Supervised Recognition of Entailment Between Patterns

In this paper we present a supervised recognition method for entailment between binary lexicosyntactic patterns such as X is the capital of Y and X is in Y. Recognizing entailment relations between patterns is useful for applications such as question answering, which is our main motivation in this work. Since sentences entailing each other are natural paraphrases, entailment is closely related to paraphrasing. Many researchers have successfully used unsupervised distributional similarity based methods for paraphrase acquisition [4, 6, 1], and our own experience with NICT’s spoken question answering system Ikkyu [7] 1 confirms their effectiveness. If Ikkyu could also detect that X is the capital of Y entails X is in Y, it would be able to answer the question “Where is Paris?” from the information that “Paris is the capital of France”. However, X is the capital of Y and X is in Y are not strict paraphrases, and indeed their distributional profiles exhibit large differences.
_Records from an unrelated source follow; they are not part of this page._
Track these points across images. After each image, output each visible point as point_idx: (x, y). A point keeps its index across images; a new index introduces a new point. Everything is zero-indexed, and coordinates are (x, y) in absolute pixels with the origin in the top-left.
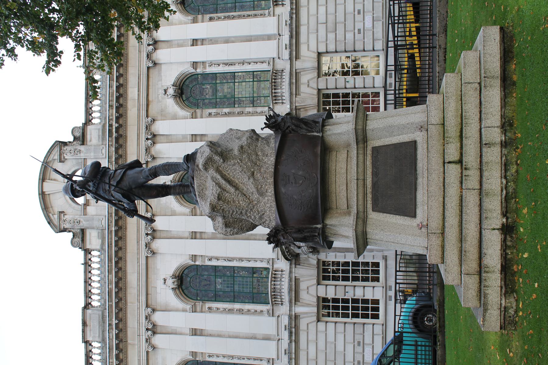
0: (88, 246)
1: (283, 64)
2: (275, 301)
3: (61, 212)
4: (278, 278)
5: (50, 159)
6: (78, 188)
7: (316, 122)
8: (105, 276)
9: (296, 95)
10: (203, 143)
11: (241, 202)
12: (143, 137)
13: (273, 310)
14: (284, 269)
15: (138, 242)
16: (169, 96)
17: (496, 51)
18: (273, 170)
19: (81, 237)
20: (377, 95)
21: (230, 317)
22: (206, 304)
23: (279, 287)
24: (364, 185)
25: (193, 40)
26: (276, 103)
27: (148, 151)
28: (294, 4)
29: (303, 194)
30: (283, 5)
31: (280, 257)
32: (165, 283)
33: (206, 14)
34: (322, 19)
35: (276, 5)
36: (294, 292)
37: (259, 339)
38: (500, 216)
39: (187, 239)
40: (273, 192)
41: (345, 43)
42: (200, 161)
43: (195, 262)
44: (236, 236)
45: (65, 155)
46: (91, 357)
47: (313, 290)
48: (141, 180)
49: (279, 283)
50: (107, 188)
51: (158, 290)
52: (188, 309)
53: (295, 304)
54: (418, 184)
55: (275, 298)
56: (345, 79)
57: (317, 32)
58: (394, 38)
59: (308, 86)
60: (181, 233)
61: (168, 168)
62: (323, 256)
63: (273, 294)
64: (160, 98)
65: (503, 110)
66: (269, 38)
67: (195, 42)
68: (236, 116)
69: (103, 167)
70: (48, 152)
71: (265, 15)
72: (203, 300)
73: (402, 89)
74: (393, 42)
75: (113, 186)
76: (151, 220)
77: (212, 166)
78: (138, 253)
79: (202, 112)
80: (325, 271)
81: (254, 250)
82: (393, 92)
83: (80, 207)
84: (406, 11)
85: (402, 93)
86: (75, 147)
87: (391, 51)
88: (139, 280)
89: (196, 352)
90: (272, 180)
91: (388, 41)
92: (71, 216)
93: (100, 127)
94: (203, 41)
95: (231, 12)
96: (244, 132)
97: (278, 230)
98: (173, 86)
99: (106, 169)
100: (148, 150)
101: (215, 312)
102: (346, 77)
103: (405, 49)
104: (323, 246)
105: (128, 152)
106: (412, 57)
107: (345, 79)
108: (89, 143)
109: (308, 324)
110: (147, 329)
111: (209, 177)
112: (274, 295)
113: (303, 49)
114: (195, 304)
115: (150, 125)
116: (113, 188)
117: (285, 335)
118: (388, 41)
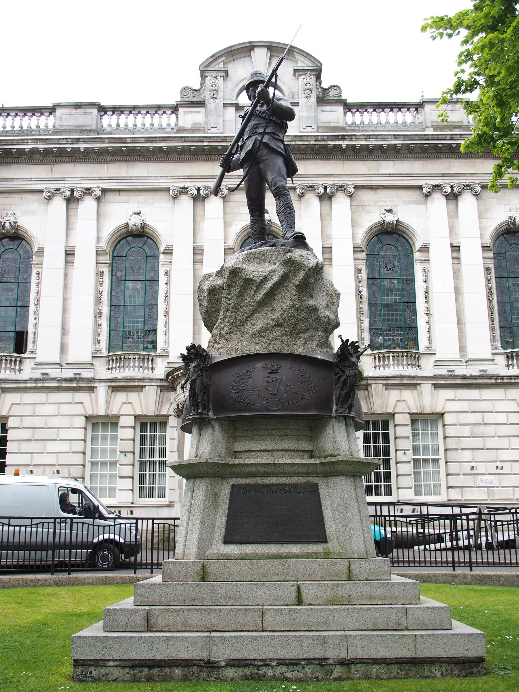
0: (181, 110)
1: (428, 368)
2: (113, 360)
3: (226, 72)
4: (144, 364)
5: (298, 57)
6: (259, 89)
7: (350, 409)
8: (142, 133)
9: (386, 385)
10: (320, 258)
11: (242, 310)
12: (328, 182)
13: (101, 357)
14: (155, 371)
15: (189, 177)
16: (383, 216)
17: (451, 652)
18: (285, 352)
19: (195, 99)
20: (388, 491)
21: (91, 300)
22: (107, 269)
23: (132, 364)
24: (267, 475)
25: (460, 247)
26: (375, 358)
27: (310, 189)
28: (509, 381)
29: (253, 392)
30: (508, 366)
31: (170, 365)
32: (135, 214)
33: (494, 263)
34: (490, 418)
35: (508, 357)
36: (124, 384)
37: (62, 338)
38: (226, 657)
39: (194, 243)
40: (256, 352)
41: (457, 449)
42: (297, 253)
43: (163, 253)
44: (197, 304)
45: (303, 77)
46: (33, 114)
47: (127, 409)
48: (270, 177)
49: (137, 364)
50: (260, 130)
51: (125, 205)
52: (100, 245)
53: (109, 386)
54: (269, 546)
55: (117, 359)
56: (409, 450)
57: (472, 412)
58: (464, 515)
59: (398, 401)
60: (201, 234)
61: (287, 213)
62: (174, 422)
63: (122, 357)
64: (381, 204)
65: (370, 661)
66: (462, 348)
67: (455, 248)
68: (357, 306)
69: (287, 125)
70: (308, 54)
71: (494, 342)
72: (112, 265)
73: (396, 526)
74: (459, 513)
75: (262, 139)
76: (217, 191)
77: (290, 271)
78: (173, 178)
79: (363, 260)
80: (153, 425)
81: (180, 329)
82: (392, 513)
83: (234, 98)
84: (503, 531)
85: (390, 526)
86: (315, 89)
87: (448, 511)
88: (138, 178)
89: (43, 255)
90: (272, 350)
91: (461, 506)
92: (222, 86)
93: (341, 124)
94: (456, 260)
95: (497, 296)
96: (335, 312)
97: (205, 360)
98: (397, 221)
99: (285, 128)
100: (311, 188)
101: (97, 280)
102: (411, 450)
103: (451, 530)
104: (184, 420)
105: (307, 162)
106: (439, 538)
107: (409, 450)
108: (320, 108)
109: (82, 403)
110: (72, 191)
111: (274, 267)
112: (121, 359)
113: (449, 393)
114: (107, 253)
115: (344, 191)
116: (259, 138)
117: (68, 374)
118: (461, 506)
Ikkyu’s current paraphrasing engine is based on distributional similarity between patterns, and so is highly sensitive to such differences. This is the reason Ikkyu currently cannot exploit the information that “Paris is the capital of France” to answer the question “Where is Paris?”. By adding an accurate and robust entailment recognition module that can recognize entailment pairs even with large differences in distributional profile, we aim to further improve Ikkyu’s recall. In this work we explore a supervised method for entailment recognition that uses both distributional similarities and surface/syntactic features. We show that this supervised approach yields better performance than state-of-the-art unsupervised methods, like DIRT [4] or the scoring method from [2], and than supervised methods that only consider surface similarity like [5] for all types of pattern pairs, even those with very low surface similarity (i.e. sharing no content words). Our approach is targeted at Japanese but is easily applicable to other languages. We present in Section 2 a description of the resources and the features used, and in Section 3 our experimental methodology and a discussion of our results.